TCE-MS suspende licitação de R$ 12,8 milhões da Prefeitura de Amambai

| Créditos: Foto: Vilson Nascimento/ A Gazeta News

O Tribunal de Contas do Estado de Mato Grosso do Sul (TCE-MS) determinou a suspensão do Pregão Eletrônico da Prefeitura de Amambai destinado à aquisição de veículos novos para recomposição da frota municipal. O certame está estimado em R$ 12.837.005,37 e teve a paralisação oficializada por meio de decisão publicada no Diário Oficial desta terça-feira (27).

A medida cautelar foi adotada após análise técnica do Tribunal identificar uma série de inconsistências que podem comprometer a regularidade, a competitividade e a economicidade da contratação. A sessão pública do pregão estava prevista para ocorrer no dia 29 de janeiro.

Segundo o TCE-MS, as falhas começam ainda na fase de planejamento da licitação. Entre os problemas apontados estão a ausência de parâmetros objetivos na pesquisa de preços, deficiência na estimativa de quantitativos e a inexistência de memória de cálculo e documentos técnicos que sustentem os valores apresentados.

O Tribunal também destacou a falta de elaboração e divulgação do Plano de Contratações Anual e a fragilidade do Estudo Técnico Preliminar. Conforme a decisão, o estudo não apresentou dados mínimos capazes de justificar a real necessidade da aquisição, como inventário atualizado da frota municipal, relatórios de utilização e custos de manutenção dos veículos atualmente em uso.

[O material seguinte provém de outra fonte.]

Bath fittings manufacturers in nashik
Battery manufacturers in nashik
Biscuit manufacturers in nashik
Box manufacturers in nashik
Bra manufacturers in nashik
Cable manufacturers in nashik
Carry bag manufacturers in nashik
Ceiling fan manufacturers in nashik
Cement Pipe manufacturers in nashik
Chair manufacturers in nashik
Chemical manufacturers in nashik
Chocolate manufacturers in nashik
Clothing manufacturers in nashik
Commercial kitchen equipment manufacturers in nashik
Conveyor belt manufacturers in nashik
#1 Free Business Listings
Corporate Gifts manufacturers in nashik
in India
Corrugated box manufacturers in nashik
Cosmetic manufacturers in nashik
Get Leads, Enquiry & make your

Outro ponto considerado sensível foi a possível restrição indevida à competitividade do certame. O edital previa preferência local com base em lei municipal, permitindo a contratação de microempresas e empresas de pequeno porte sediadas em Amambai mesmo quando apresentassem preços superiores aos de concorrentes de outros municípios, o que pode contrariar princípios da isonomia e da economicidade.

Entre as irregularidades apontadas, o TCE-MS também citou a dispensa irregular da Intenção de Registro de Preços, a vedação à participação de consórcios, a ausência de parecer jurídico obrigatório e a falta de critérios objetivos para a exigência de atestados técnicos e para a habilitação fiscal dos licitantes. Segundo o Tribunal, essas falhas abrem margem para subjetividade e tratamento desigual entre os participantes.

Diante do risco de consolidação de uma contratação considerada viciada e do potencial prejuízo aos cofres públicos, o relator do processo, conselheiro Iran Coelho das Neves, entendeu estarem presentes os requisitos legais para a concessão da medida cautelar, determinando a imediata suspensão do pregão.

O prefeito de Amambai, Sérgio Diozebio Barbosa (MDB), foi intimado a cumprir a decisão e a apresentar, no prazo de cinco dias úteis, justificativas e documentos referentes a cada uma das irregularidades apontadas, sob pena de aplicação de multa. A administração municipal também deverá informar quais providências serão adotadas, incluindo a correção do edital, eventual reabertura da licitação ou a anulação definitiva do procedimento.